*** Task input ***

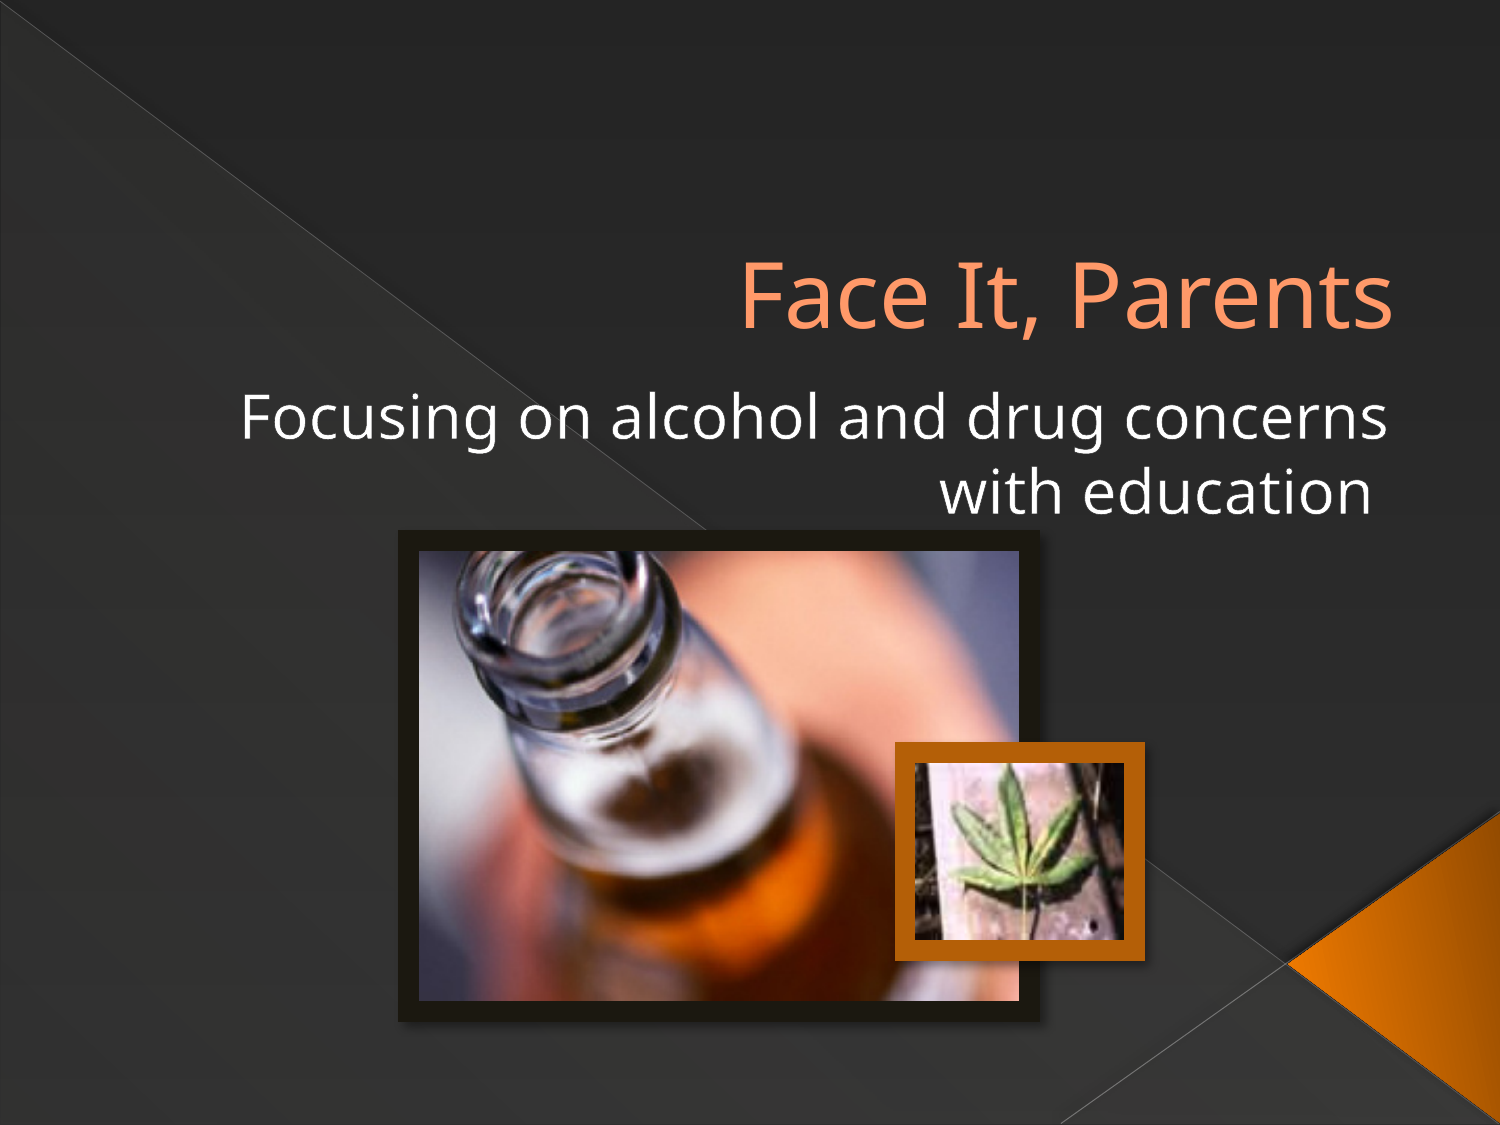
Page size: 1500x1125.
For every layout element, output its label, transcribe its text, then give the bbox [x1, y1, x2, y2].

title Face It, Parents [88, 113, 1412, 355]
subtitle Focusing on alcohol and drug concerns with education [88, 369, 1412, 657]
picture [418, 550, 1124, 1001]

*** End of Task input ***
*** Task input ***

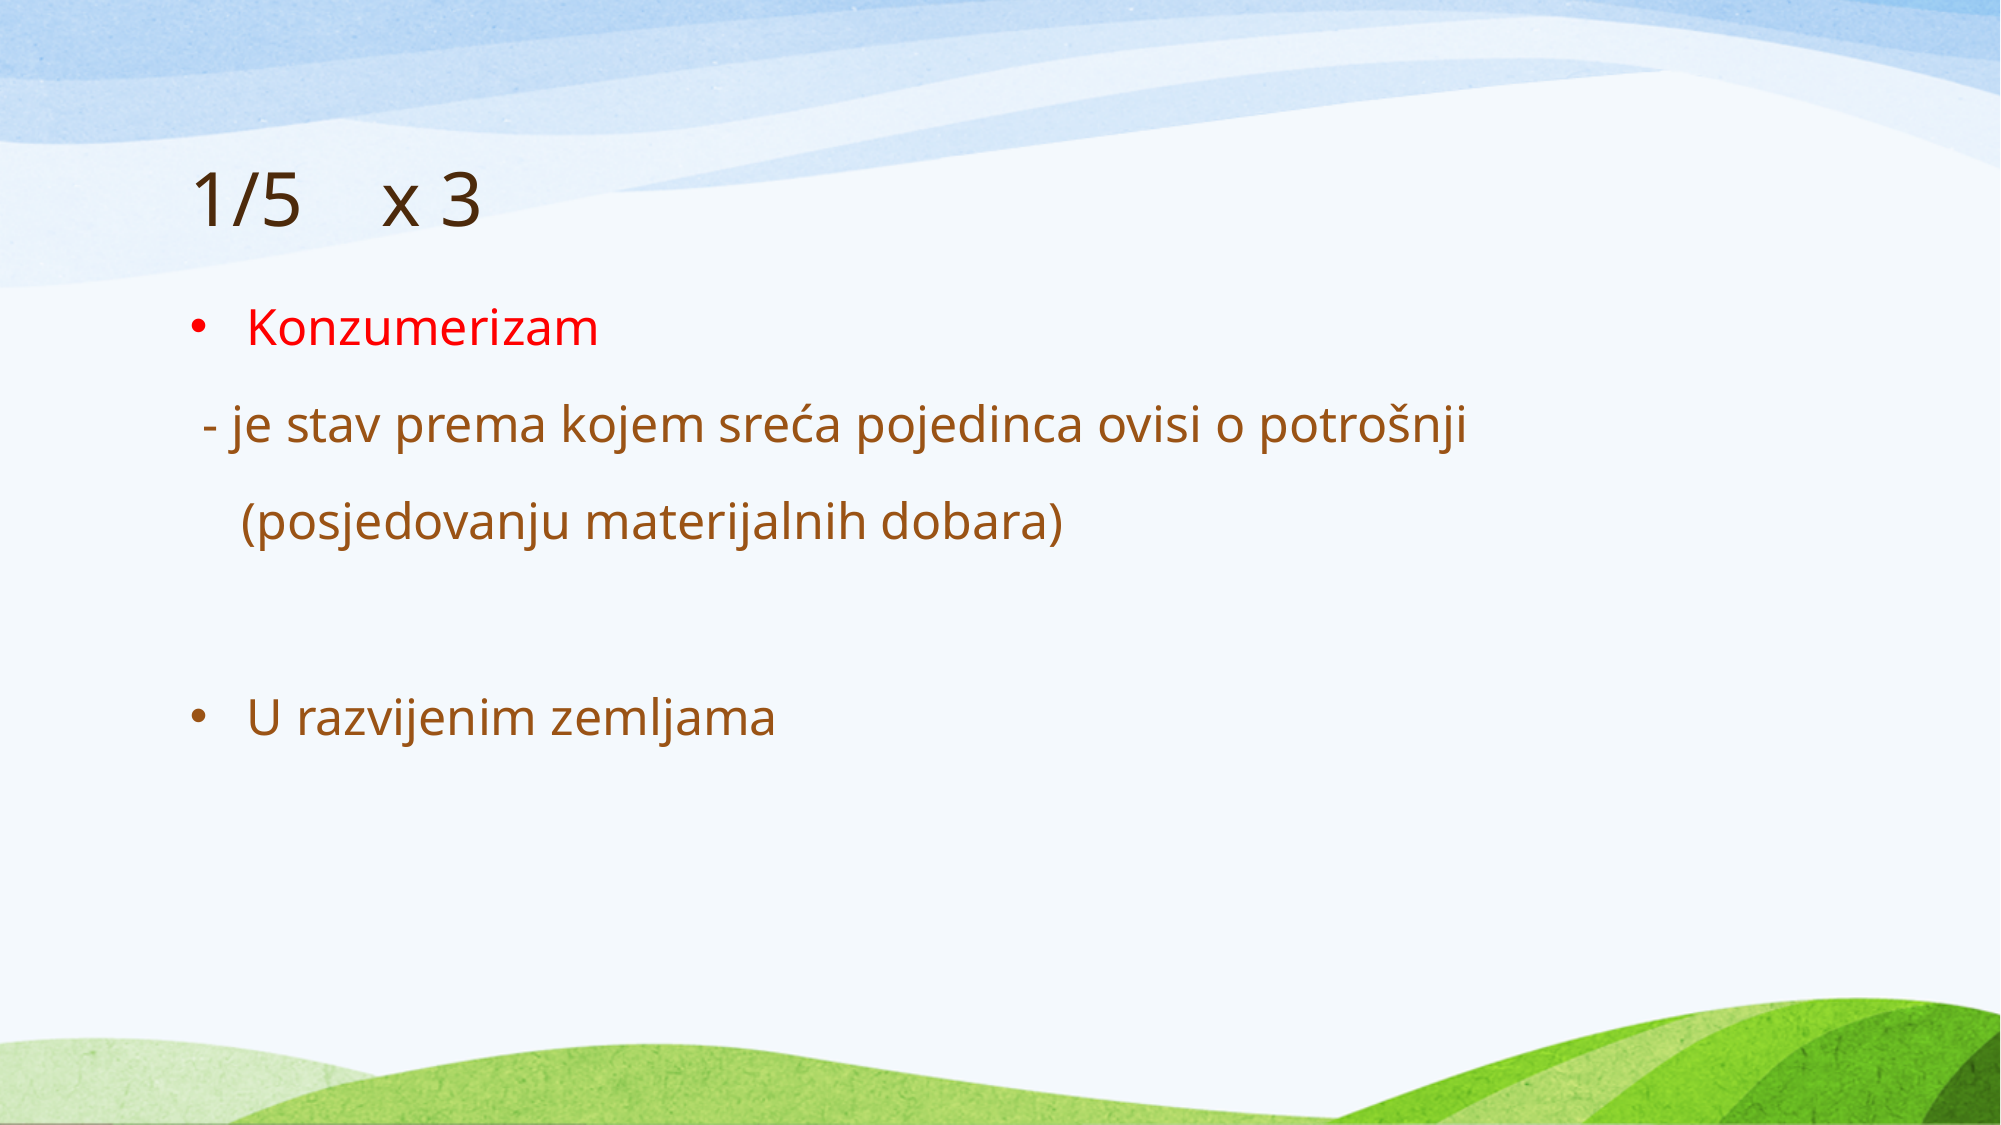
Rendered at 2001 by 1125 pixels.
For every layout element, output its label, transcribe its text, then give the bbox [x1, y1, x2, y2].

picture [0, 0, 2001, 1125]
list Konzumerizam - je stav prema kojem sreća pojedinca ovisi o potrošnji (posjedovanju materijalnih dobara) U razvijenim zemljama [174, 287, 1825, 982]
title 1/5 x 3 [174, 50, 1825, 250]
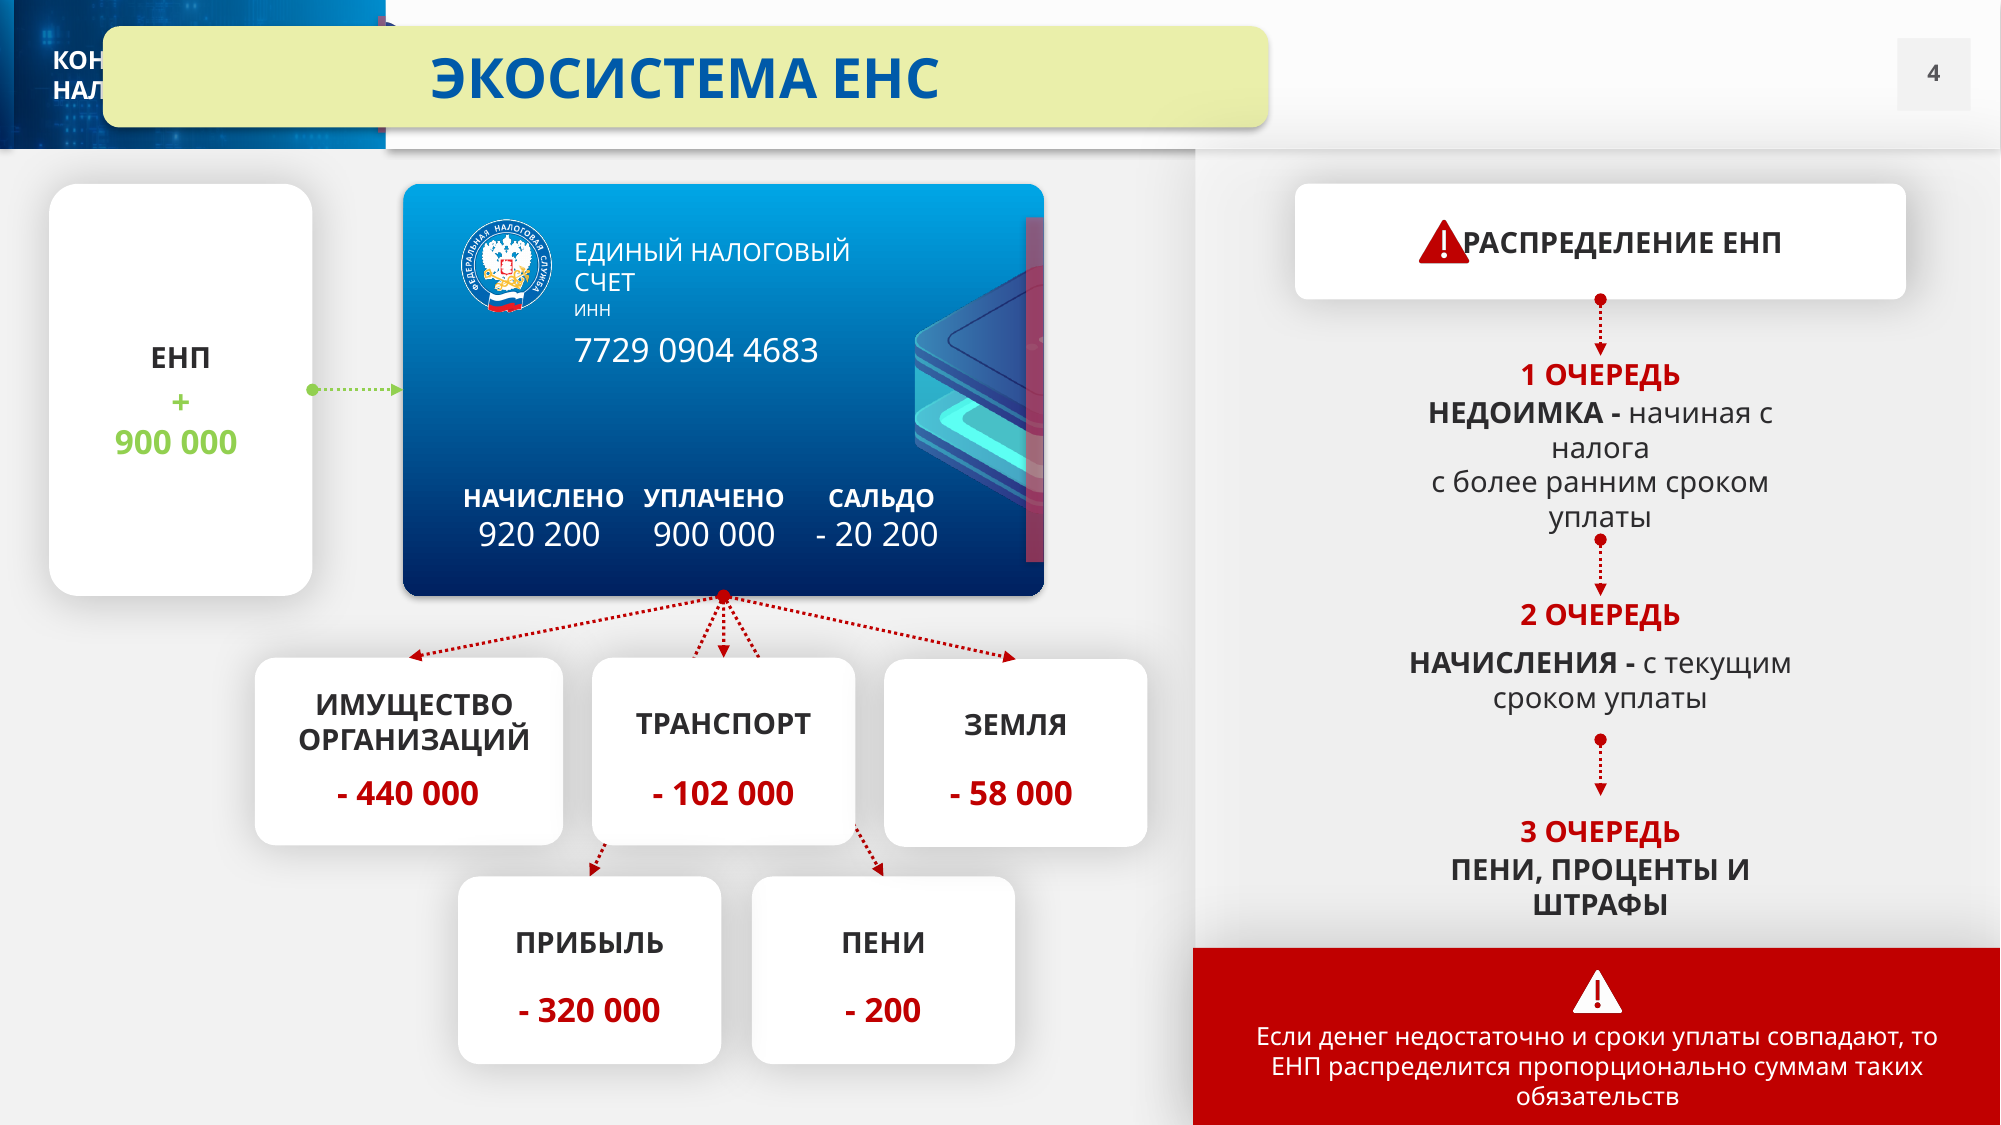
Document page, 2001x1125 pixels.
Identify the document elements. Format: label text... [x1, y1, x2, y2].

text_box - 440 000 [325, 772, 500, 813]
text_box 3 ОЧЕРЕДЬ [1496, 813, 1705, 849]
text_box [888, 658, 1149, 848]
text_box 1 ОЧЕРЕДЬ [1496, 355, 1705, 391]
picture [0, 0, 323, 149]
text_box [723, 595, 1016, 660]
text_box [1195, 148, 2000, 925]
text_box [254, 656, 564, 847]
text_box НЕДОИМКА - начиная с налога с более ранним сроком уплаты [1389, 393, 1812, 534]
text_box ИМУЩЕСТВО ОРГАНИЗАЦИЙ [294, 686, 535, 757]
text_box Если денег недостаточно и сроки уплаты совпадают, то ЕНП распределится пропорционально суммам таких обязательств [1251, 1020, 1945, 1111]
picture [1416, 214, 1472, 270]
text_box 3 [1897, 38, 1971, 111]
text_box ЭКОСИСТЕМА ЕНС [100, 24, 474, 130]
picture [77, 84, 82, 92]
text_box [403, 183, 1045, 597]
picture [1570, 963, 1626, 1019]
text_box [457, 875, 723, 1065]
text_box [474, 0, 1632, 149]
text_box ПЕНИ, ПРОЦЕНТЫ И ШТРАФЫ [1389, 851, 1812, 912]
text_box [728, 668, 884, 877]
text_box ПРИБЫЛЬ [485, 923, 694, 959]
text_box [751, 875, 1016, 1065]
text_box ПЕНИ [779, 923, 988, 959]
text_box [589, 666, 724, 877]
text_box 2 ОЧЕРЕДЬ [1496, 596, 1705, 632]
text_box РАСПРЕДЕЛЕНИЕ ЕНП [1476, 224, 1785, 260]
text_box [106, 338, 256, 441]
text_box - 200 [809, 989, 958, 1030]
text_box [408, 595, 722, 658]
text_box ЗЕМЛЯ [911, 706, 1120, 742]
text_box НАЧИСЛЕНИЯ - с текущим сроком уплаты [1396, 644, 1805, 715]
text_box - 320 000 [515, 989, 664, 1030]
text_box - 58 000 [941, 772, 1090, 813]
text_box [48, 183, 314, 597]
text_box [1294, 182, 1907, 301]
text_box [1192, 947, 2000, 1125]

*** End of Task input ***
*** Task input ***

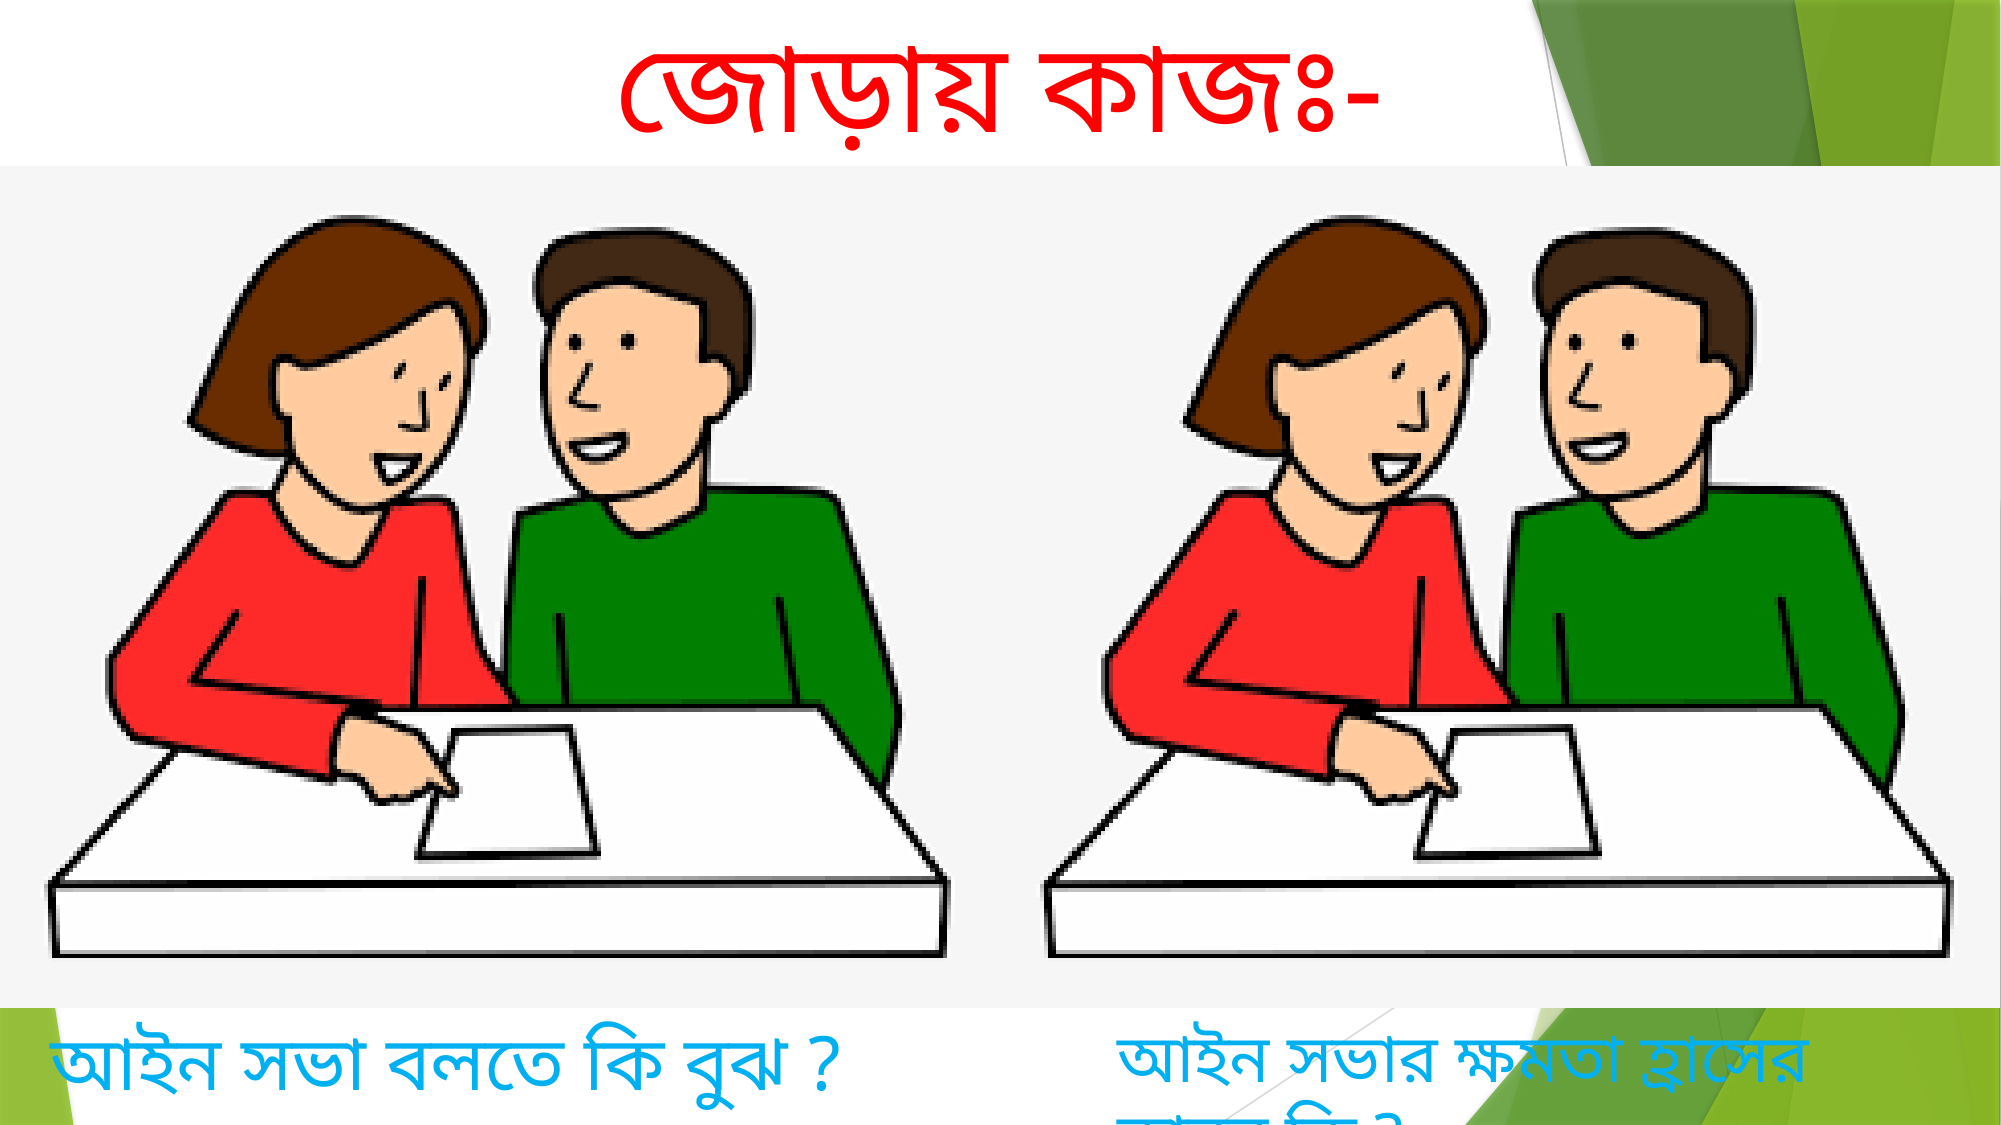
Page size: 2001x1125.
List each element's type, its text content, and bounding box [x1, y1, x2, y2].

*** End of Task input ***

» **Brief**: Could you copy every line from the records that has "size" in it?

» **Answer for the task**:
Page size: 1500x1125.
Page size: 2001x1125.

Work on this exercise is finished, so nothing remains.